Tuesday 30 October 2007

Reading Borough Council cabinet meeting

I went to a Reading Borough Council cabinet meeting last night; they discussed a few matters of interest to the town. Included on the agenda was Reading Station development, the Cow Lane Relief Road, bio ethanol buses, flooding and the M4 junction 11.

As usual only Cllrs were allowed to speak, perhaps 20 people watched in silence. A few questions were allowed at the start, but they needed to be submitted in advance. They included the Cow Lane allotments, the fuel source of Bio ethanol buses; the answers seemed designed to say as little as possible. Mostly it was 'transport supremo' Cllr Crisp answering, he gave nothing away.

We were entertained by a film demonstrating that Reading Station was busy. I wonder how much money was spent on this, paying someone to go there at the weekend to film, the irony being that we were told it was too busy to film during a weekday. I would have thought a time-lapse camera could have been attached to a wall to do this quite cheaply. Almost everyone there will have seen the Station anyway. No mention was made of the real pressure on Reading station, the bottleneck causing delays to Bristol, Bath, Oxford, Wales and the South West to get to London is causing national interest.

More money was spent digitally altering photographs to show how the Oxford Road would look with or without lorries, as they plan to divert them along Cow Lane, as though we couldn’t visualize this without aid.
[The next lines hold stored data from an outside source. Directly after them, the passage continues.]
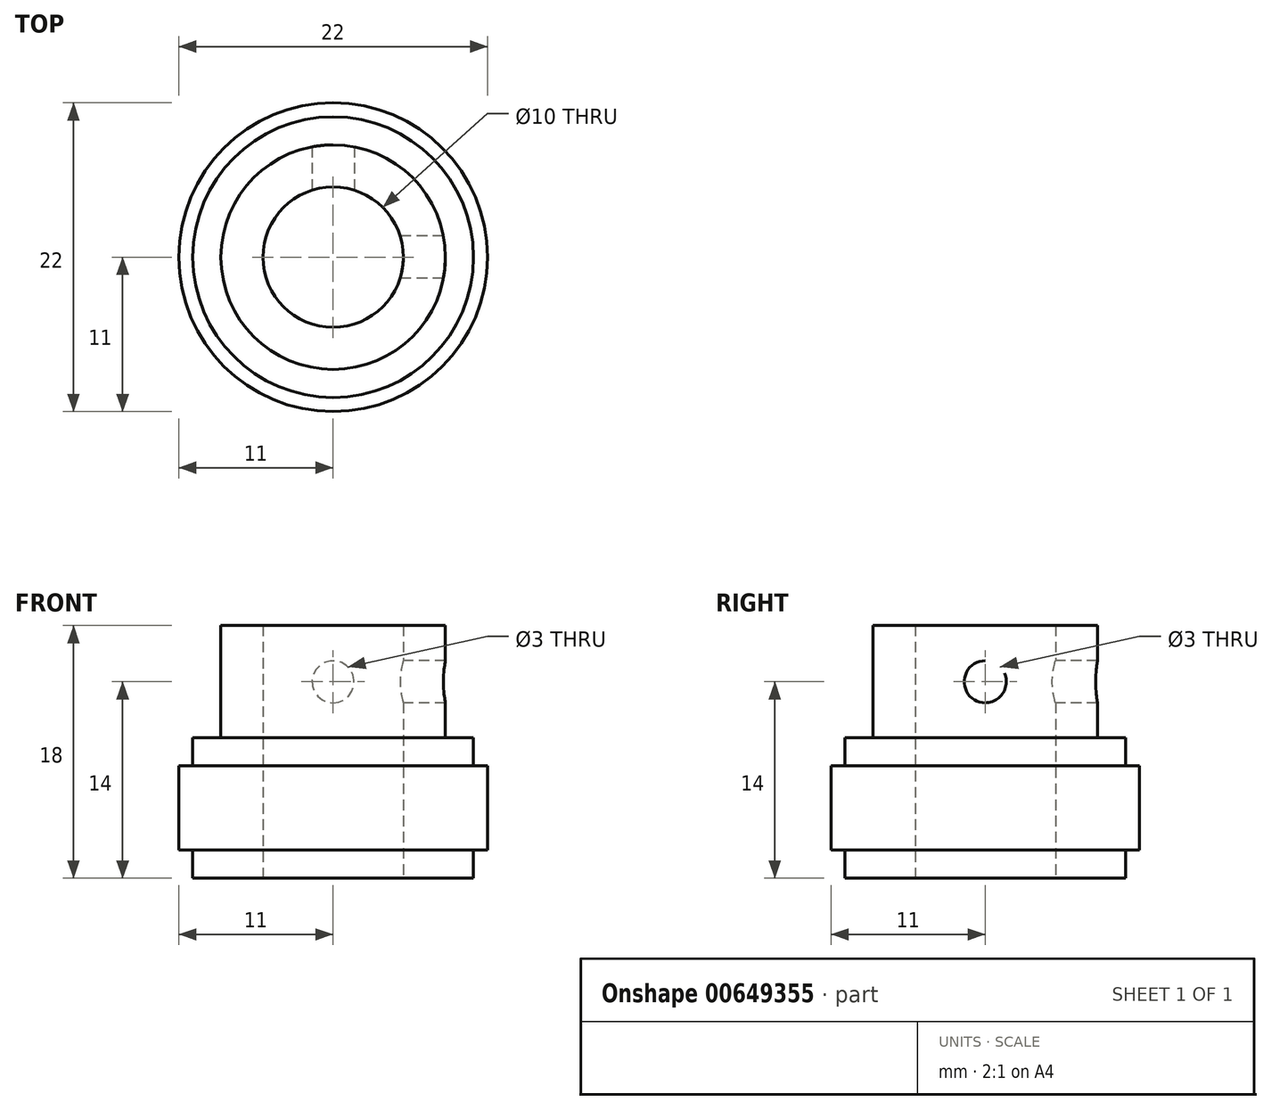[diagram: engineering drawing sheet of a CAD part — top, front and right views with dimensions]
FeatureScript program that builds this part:
annotation { "Feature Type Name" : "Feature", "Feature Type Description" : "" }
export const myFeature = defineFeature(function(context is Context, id is Id, definition is map)
    precondition{}
    {
        {
            var Q0;
            Q0=qCreatedBy(makeId("Top.planeOp"),FACE);
            var sketch = newSketch(context, id + "F0", { "sketchPlane" : qUnion([Q0])});
            skCircle(sketch, "E0", {"center": v(0, 0) * mm, "radius": 5 * mm});
            skCircle(sketch, "E1", {"center": v(0, 0) * mm, "radius": 10 * mm});
            skCircle(sketch, "E2", {"center": v(0, 0) * mm, "radius": 11 * mm});
            skCircle(sketch, "E3", {"center": v(0, 0) * mm, "radius": 8 * mm});
            skSolve(sketch);
        }
        {
            var Q0;
            Q0=qCreatedBy(makeId("Right.planeOp"),FACE);
            var sketch = newSketch(context, id + "F1", { "sketchPlane" : qUnion([Q0])});
            skCircle(sketch, "E4", {"center": v(0, 14) * mm, "radius": 1.5 * mm});
            skSolve(sketch);
        }
        {
            var Q0;
            Q0=makeQuery(id+"F0.imprint","IMPRINT",FACE,{"disambiguationData":[TD([[makeQuery(id+"F0.imprint","IMPRINT",EDGE,{"derivedFrom":sQuery(id+"F0.wireOp",EDGE,"E0")}),-1.0]])]});
            extrude(context, id + "F2", {"entities" : qUnion([Q0]), "depth" : 18 * mm, "offsetDistance" : 25 * mm});
        }
        {
            var Q0;
            Q0=makeQuery(id+"F0.imprint","IMPRINT",FACE,{"disambiguationData":[TD([[makeQuery(id+"F0.imprint","IMPRINT",EDGE,{"derivedFrom":sQuery(id+"F0.wireOp",EDGE,"E1")}),1.0]])]});
            extrude(context, id + "F3", {"entities" : qUnion([Q0]), "operationType" : NewBodyOperationType.ADD, "depth" : 10 * mm, "offsetDistance" : 25 * mm});
        }
        {
            var Q0;
            Q0=makeQuery(id+"F0.imprint","IMPRINT",FACE,{"disambiguationData":[TD([[makeQuery(id+"F0.imprint","IMPRINT",EDGE,{"derivedFrom":sQuery(id+"F0.wireOp",EDGE,"E1")}),-1.0]])]});
            extrude(context, id + "F4", {"entities" : qUnion([Q0]), "operationType" : NewBodyOperationType.ADD, "depth" : 8 * mm, "offsetDistance" : 25 * mm, "hasSecondDirection" : true, "secondDirectionOppositeDirection" : false, "secondDirectionDepth" : 2 * mm});
        }
        {
            var Q0;
            Q0 = qSketchRegion(id + "F1", true);
            extrude(context, id + "F5", {"entities" : qUnion([Q0]), "operationType" : NewBodyOperationType.REMOVE, "endBound" : BoundingType.THROUGH_ALL, "depth" : 25 * mm, "offsetDistance" : 25 * mm});
        }
        {
            var Q0;
            Q0=qCreatedBy(makeId("Front.planeOp"),FACE);
            var sketch = newSketch(context, id + "F6", { "sketchPlane" : qUnion([Q0])});
            skCircle(sketch, "E5", {"center": v(0, 14) * mm, "radius": 1.5 * mm});
            skSolve(sketch);
        }
        {
            var Q0;
            Q0 = qSketchRegion(id + "F6", true);
            extrude(context, id + "F7", {"entities" : qUnion([Q0]), "operationType" : NewBodyOperationType.REMOVE, "endBound" : BoundingType.THROUGH_ALL, "oppositeDirection" : true, "depth" : 25 * mm, "offsetDistance" : 25 * mm});
        }
    });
They had a few posters up showing the plans for the new Road, but they were removed during the meting so we couldn’t see them. We’ve heard this sort of plan before, under the Tories it was called predict and provide. It was derided by Labour in opposition, now they have embraced it. There is evidence that despite more Roads being built, there are more than enough cars to fill in any new capacity, just look at the Newbury Bypass. Reducing the number of cars is the only option. They also don’t seem to mind destroying the allotments on Cow Lane, not even considering alternatives such building the Road a few yards to one side.

When it came to the bio-ethanol bus project, they used some money from their access plan and will borrow more. It will cost £200,000 for a new fuel station, and extra £50,000 each for the 12 new vehicles. They claimed that this will be a UK first, but these buses have ben used elsewhere, www.stagecoachgroup.com/scg/media/press/pr2006/2006-08-09
www.eemsonline.co.uk/news/23-04-07_3
I’m not against buses, but couldn’t some of that money have gone towards cycle paths and cycle parking?


When it came to flooding, Cllr Hanley said a meeting with Thames Water, RBC and residents would reassure them that flooding problems will stop. Cllr Lovelock mentioned global warming and that it would be more frequent, he nodded his head. No mention was made of methods of reducing flooding, such as rooftop collection of rainwater, changing sealed surfaces like car parks to allow rainwater to recharge the groundwater. In addition, they didn’t mention the Council advice during the flood that enough sandbags would be provided to cover the front door, there could not be any other ways water could get into a house after all.